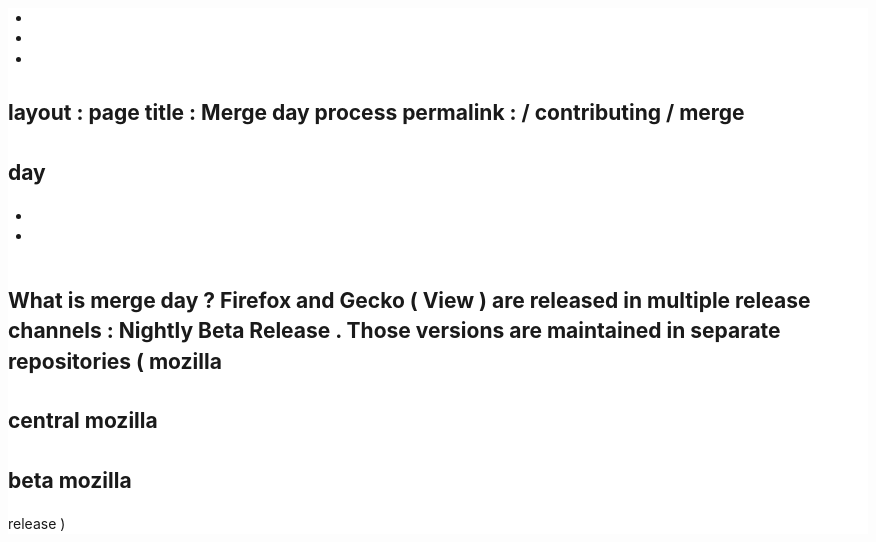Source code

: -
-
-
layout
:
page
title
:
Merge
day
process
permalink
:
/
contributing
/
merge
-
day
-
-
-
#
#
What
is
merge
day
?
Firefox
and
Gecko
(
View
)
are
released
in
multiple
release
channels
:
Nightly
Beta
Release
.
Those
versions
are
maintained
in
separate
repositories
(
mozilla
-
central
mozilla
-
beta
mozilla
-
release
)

+ + + + +

- **GOAL OF THE EXERCISE**: Write the material out again word for word and omit any images.

- **SOLUTION TO THE PROBLEM**:
Source code

: -
-
-
layout
:
page
title
:
Merge
day
process
permalink
:
/
contributing
/
merge
-
day
-
-
-
#
#
What
is
merge
day
?
Firefox
and
Gecko
(
View
)
are
released
in
multiple
release
channels
:
Nightly
Beta
Release
.
Those
versions
are
maintained
in
separate
repositories
(
mozilla
-
central
mozilla
-
beta
mozilla
-
release
)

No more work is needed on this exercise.